WORK REQUIRED>
The whole of the data must be transcribed exactly.

====================

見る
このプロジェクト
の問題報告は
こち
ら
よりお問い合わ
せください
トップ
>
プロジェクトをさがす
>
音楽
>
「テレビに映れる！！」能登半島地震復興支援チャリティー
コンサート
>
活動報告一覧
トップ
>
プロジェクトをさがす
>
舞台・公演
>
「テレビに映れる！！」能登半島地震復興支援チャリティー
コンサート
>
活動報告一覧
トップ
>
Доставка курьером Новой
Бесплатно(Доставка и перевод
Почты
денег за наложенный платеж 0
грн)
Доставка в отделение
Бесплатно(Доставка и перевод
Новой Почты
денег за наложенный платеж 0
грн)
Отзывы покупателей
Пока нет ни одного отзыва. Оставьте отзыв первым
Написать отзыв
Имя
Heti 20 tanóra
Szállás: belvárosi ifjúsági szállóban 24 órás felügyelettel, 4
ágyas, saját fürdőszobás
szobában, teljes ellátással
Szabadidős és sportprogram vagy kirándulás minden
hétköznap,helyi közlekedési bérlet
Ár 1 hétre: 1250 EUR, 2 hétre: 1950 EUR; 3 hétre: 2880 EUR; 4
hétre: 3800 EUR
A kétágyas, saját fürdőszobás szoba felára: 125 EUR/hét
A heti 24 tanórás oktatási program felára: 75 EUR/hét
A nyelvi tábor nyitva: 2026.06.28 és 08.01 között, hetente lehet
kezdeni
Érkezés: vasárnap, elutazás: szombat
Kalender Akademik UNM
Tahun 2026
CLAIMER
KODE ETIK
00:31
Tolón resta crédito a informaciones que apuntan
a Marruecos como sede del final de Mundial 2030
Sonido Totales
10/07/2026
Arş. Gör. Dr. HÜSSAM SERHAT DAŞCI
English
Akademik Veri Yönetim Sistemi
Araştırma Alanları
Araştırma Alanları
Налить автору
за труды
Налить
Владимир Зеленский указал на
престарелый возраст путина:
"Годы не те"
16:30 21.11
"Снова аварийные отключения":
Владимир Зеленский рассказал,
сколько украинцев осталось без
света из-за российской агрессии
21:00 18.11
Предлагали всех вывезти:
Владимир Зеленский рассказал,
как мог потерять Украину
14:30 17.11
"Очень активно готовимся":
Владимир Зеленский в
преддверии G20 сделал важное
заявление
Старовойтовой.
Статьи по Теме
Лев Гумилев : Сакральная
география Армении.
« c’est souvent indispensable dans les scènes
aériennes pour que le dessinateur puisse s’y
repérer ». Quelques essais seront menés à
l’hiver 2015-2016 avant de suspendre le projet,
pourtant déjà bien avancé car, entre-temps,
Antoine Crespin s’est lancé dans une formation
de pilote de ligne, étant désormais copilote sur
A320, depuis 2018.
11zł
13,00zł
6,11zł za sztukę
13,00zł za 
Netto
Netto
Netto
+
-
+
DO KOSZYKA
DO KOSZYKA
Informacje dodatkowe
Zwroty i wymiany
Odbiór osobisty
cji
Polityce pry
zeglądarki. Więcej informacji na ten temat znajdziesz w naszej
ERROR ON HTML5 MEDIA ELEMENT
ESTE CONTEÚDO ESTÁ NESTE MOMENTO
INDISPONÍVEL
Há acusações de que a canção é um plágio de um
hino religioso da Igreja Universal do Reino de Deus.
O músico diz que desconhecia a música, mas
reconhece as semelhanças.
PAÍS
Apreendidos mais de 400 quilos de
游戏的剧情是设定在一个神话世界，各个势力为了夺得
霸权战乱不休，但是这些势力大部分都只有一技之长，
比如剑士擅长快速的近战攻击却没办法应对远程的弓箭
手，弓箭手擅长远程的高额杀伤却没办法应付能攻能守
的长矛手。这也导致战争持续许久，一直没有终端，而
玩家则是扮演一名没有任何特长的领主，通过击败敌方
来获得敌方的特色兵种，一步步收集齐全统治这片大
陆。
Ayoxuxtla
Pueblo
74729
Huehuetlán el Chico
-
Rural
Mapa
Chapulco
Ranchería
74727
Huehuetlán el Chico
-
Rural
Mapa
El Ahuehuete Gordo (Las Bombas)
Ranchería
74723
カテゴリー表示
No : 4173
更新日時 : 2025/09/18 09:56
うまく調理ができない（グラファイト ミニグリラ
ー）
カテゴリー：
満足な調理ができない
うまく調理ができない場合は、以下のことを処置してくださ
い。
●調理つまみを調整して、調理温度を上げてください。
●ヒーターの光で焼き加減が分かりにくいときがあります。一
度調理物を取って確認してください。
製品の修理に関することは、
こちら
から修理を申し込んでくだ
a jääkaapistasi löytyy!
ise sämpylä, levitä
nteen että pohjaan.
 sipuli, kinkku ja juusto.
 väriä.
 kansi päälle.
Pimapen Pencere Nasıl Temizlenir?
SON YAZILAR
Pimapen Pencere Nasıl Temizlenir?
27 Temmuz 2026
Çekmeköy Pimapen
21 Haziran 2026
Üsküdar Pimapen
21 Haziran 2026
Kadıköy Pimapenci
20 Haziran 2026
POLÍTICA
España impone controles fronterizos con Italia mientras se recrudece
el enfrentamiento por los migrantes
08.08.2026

====================

SOLUTION>
見る
このプロジェクト
の問題報告は
こち
ら
よりお問い合わ
せください
トップ
>
プロジェクトをさがす
>
音楽
>
「テレビに映れる！！」能登半島地震復興支援チャリティー
コンサート
>
活動報告一覧
トップ
>
プロジェクトをさがす
>
舞台・公演
>
「テレビに映れる！！」能登半島地震復興支援チャリティー
コンサート
>
活動報告一覧
トップ
>
Доставка курьером Новой
Бесплатно(Доставка и перевод
Почты
денег за наложенный платеж 0
грн)
Доставка в отделение
Бесплатно(Доставка и перевод
Новой Почты
денег за наложенный платеж 0
грн)
Отзывы покупателей
Пока нет ни одного отзыва. Оставьте отзыв первым
Написать отзыв
Имя
Heti 20 tanóra
Szállás: belvárosi ifjúsági szállóban 24 órás felügyelettel, 4
ágyas, saját fürdőszobás
szobában, teljes ellátással
Szabadidős és sportprogram vagy kirándulás minden
hétköznap,helyi közlekedési bérlet
Ár 1 hétre: 1250 EUR, 2 hétre: 1950 EUR; 3 hétre: 2880 EUR; 4
hétre: 3800 EUR
A kétágyas, saját fürdőszobás szoba felára: 125 EUR/hét
A heti 24 tanórás oktatási program felára: 75 EUR/hét
A nyelvi tábor nyitva: 2026.06.28 és 08.01 között, hetente lehet
kezdeni
Érkezés: vasárnap, elutazás: szombat
Kalender Akademik UNM
Tahun 2026
CLAIMER
KODE ETIK
00:31
Tolón resta crédito a informaciones que apuntan
a Marruecos como sede del final de Mundial 2030
Sonido Totales
10/07/2026
Arş. Gör. Dr. HÜSSAM SERHAT DAŞCI
English
Akademik Veri Yönetim Sistemi
Araştırma Alanları
Araştırma Alanları
Налить автору
за труды
Налить
Владимир Зеленский указал на
престарелый возраст путина:
"Годы не те"
16:30 21.11
"Снова аварийные отключения":
Владимир Зеленский рассказал,
сколько украинцев осталось без
света из-за российской агрессии
21:00 18.11
Предлагали всех вывезти:
Владимир Зеленский рассказал,
как мог потерять Украину
14:30 17.11
"Очень активно готовимся":
Владимир Зеленский в
преддверии G20 сделал важное
заявление
Старовойтовой.
Статьи по Теме
Лев Гумилев : Сакральная
география Армении.
« c’est souvent indispensable dans les scènes
aériennes pour que le dessinateur puisse s’y
repérer ». Quelques essais seront menés à
l’hiver 2015-2016 avant de suspendre le projet,
pourtant déjà bien avancé car, entre-temps,
Antoine Crespin s’est lancé dans une formation
de pilote de ligne, étant désormais copilote sur
A320, depuis 2018.
11zł
13,00zł
6,11zł za sztukę
13,00zł za 
Netto
Netto
Netto
+
-
+
DO KOSZYKA
DO KOSZYKA
Informacje dodatkowe
Zwroty i wymiany
Odbiór osobisty
cji
Polityce pry
zeglądarki. Więcej informacji na ten temat znajdziesz w naszej
ERROR ON HTML5 MEDIA ELEMENT
ESTE CONTEÚDO ESTÁ NESTE MOMENTO
INDISPONÍVEL
Há acusações de que a canção é um plágio de um
hino religioso da Igreja Universal do Reino de Deus.
O músico diz que desconhecia a música, mas
reconhece as semelhanças.
PAÍS
Apreendidos mais de 400 quilos de
游戏的剧情是设定在一个神话世界，各个势力为了夺得
霸权战乱不休，但是这些势力大部分都只有一技之长，
比如剑士擅长快速的近战攻击却没办法应对远程的弓箭
手，弓箭手擅长远程的高额杀伤却没办法应付能攻能守
的长矛手。这也导致战争持续许久，一直没有终端，而
玩家则是扮演一名没有任何特长的领主，通过击败敌方
来获得敌方的特色兵种，一步步收集齐全统治这片大
陆。
Ayoxuxtla
Pueblo
74729
Huehuetlán el Chico
-
Rural
Mapa
Chapulco
Ranchería
74727
Huehuetlán el Chico
-
Rural
Mapa
El Ahuehuete Gordo (Las Bombas)
Ranchería
74723
カテゴリー表示
No : 4173
更新日時 : 2025/09/18 09:56
うまく調理ができない（グラファイト ミニグリラ
ー）
カテゴリー：
満足な調理ができない
うまく調理ができない場合は、以下のことを処置してくださ
い。
●調理つまみを調整して、調理温度を上げてください。
●ヒーターの光で焼き加減が分かりにくいときがあります。一
度調理物を取って確認してください。
製品の修理に関することは、
こちら
から修理を申し込んでくだ
a jääkaapistasi löytyy!
ise sämpylä, levitä
nteen että pohjaan.
 sipuli, kinkku ja juusto.
 väriä.
 kansi päälle.
Pimapen Pencere Nasıl Temizlenir?
SON YAZILAR
Pimapen Pencere Nasıl Temizlenir?
27 Temmuz 2026
Çekmeköy Pimapen
21 Haziran 2026
Üsküdar Pimapen
21 Haziran 2026
Kadıköy Pimapenci
20 Haziran 2026
POLÍTICA
España impone controles fronterizos con Italia mientras se recrudece
el enfrentamiento por los migrantes
08.08.2026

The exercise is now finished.